I have been testing APT Complete for a good 8 months now. It's been working fine so far. I have noticed an increase in GSA (green spot algae) since the very beginning. This is something other people have also reported but I think it is due to under-dosing which I know for a fact I was, at least a good -30% from the RMD. BTW, purposefully.

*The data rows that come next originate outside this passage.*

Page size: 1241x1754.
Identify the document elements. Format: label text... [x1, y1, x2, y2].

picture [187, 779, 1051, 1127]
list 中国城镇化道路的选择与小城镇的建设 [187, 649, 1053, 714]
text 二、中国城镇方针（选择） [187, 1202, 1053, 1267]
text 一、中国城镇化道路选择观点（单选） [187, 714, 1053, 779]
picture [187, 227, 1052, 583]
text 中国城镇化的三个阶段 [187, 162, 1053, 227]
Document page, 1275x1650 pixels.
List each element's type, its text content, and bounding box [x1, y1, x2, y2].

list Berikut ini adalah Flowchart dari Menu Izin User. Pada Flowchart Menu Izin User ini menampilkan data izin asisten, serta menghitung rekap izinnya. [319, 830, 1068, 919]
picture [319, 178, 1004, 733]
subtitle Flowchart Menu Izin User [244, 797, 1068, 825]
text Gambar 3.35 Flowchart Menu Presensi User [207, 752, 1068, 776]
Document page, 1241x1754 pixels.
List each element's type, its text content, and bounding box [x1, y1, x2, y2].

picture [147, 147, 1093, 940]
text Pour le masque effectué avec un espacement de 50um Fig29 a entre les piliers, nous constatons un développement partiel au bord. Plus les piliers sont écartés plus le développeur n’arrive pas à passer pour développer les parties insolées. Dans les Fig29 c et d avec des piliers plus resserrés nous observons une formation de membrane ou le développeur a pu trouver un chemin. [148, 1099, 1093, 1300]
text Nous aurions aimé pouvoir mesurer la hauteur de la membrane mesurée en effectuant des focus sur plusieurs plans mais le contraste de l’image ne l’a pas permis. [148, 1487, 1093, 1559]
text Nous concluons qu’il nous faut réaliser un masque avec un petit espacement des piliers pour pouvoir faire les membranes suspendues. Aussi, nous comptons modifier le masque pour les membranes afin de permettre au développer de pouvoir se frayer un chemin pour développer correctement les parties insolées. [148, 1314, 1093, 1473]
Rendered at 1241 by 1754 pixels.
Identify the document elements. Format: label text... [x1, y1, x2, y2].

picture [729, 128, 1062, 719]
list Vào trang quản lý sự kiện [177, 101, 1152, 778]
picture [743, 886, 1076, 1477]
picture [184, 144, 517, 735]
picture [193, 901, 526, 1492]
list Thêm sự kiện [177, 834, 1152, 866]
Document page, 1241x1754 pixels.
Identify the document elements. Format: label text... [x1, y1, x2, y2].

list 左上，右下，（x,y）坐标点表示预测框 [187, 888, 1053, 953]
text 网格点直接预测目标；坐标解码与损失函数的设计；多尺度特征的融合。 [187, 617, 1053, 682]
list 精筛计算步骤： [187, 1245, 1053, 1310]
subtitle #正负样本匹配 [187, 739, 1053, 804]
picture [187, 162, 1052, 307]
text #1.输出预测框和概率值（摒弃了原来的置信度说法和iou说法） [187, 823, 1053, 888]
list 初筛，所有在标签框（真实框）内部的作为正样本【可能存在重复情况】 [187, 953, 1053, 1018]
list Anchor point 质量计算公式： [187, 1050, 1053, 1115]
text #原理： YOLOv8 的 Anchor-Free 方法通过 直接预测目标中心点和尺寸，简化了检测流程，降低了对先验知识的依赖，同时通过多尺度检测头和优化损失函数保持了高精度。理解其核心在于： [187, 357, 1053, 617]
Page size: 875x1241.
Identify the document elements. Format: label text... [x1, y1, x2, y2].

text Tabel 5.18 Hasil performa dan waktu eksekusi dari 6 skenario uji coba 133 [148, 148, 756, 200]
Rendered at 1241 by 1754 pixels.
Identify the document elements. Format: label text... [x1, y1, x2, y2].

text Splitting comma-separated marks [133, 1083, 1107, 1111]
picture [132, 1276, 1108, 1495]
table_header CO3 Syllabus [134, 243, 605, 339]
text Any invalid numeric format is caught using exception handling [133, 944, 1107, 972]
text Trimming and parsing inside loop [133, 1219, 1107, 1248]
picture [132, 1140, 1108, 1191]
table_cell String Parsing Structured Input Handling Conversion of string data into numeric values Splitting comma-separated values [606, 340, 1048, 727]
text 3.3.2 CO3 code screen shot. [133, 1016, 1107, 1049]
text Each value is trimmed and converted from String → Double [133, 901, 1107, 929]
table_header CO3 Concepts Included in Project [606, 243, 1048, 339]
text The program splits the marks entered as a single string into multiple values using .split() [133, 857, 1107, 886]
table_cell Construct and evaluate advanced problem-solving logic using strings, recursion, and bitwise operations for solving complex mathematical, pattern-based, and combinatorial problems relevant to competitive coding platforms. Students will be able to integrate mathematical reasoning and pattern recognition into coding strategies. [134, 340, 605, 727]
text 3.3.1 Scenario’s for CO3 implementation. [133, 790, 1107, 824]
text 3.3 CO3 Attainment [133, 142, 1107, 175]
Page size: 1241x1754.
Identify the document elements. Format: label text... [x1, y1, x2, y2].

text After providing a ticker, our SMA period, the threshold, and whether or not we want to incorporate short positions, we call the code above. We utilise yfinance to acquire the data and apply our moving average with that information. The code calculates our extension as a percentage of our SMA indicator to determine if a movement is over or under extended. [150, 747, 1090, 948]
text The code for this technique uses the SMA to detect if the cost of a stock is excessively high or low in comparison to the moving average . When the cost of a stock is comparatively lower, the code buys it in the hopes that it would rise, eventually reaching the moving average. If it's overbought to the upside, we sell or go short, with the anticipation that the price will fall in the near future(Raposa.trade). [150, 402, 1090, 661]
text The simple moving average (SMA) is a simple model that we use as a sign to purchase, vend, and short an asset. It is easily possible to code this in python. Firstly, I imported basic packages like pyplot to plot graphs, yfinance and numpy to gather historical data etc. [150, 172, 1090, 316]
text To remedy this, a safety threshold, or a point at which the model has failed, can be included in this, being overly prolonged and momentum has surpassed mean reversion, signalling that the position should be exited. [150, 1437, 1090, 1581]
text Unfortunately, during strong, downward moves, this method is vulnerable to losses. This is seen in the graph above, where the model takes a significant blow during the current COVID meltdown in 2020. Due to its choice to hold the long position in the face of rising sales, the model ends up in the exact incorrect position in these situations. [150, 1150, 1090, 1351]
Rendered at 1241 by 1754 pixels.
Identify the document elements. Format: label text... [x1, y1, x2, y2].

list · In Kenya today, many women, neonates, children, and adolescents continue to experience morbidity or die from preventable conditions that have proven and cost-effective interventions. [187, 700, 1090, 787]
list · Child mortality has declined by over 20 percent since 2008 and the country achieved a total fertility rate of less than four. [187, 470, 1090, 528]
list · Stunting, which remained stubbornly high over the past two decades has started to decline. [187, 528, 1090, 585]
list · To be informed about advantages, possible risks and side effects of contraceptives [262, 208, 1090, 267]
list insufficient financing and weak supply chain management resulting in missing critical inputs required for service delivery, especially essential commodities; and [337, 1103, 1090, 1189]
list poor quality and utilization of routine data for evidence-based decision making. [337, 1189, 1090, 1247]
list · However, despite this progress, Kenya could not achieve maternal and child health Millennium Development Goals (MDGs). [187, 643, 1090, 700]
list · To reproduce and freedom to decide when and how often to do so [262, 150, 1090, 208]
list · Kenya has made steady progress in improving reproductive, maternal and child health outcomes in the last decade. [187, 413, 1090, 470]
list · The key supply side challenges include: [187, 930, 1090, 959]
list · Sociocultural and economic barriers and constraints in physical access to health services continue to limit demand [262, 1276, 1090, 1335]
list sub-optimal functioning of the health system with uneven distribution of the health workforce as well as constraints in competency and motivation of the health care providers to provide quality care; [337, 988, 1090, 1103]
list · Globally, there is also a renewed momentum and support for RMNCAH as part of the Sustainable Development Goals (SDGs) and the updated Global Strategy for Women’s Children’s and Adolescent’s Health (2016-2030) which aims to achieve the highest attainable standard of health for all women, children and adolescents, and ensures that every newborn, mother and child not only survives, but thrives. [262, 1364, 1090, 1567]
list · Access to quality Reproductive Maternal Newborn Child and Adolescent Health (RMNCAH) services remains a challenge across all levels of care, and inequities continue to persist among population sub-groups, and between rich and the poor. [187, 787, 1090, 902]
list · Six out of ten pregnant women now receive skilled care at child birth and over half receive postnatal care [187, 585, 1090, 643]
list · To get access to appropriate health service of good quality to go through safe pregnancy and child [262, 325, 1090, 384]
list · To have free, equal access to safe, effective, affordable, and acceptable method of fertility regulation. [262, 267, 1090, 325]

After this I will fall back to my usual EI recipe as the above was for testing and I am about to delve into a Dutch style scape which requires a dose of craziness but also something a bit more potent than APT Complete.


----------



## PARAGUAY (15 Feb 2021)

Just mention Neutro+ got very good plant growth with my CO2 tank


----------



## paul.in.kendal (15 Feb 2021)

Nick potts said:


> Mixng your own can sound complicated (i found it so), but really can be as simple.
> 
> I simple recipe that will work for most tanks can be found on APF, along with all the powders you need Ei Starter 1 Kit with Bottles - Starter Kits - Dry Chemicals - Fertilisers


Absolutely this. The problem when starting out with EI is that it allows for endless tinkering, and so some people tinker (which is great). But that means you look up EI on here and quickly get lost in all the discussions about tinkering.

If you're new to it  (like me) you probably have to ignore all that, find an appropriate recipe (or ask for one on here), go buy the powders, make up a batch and you're done!


----------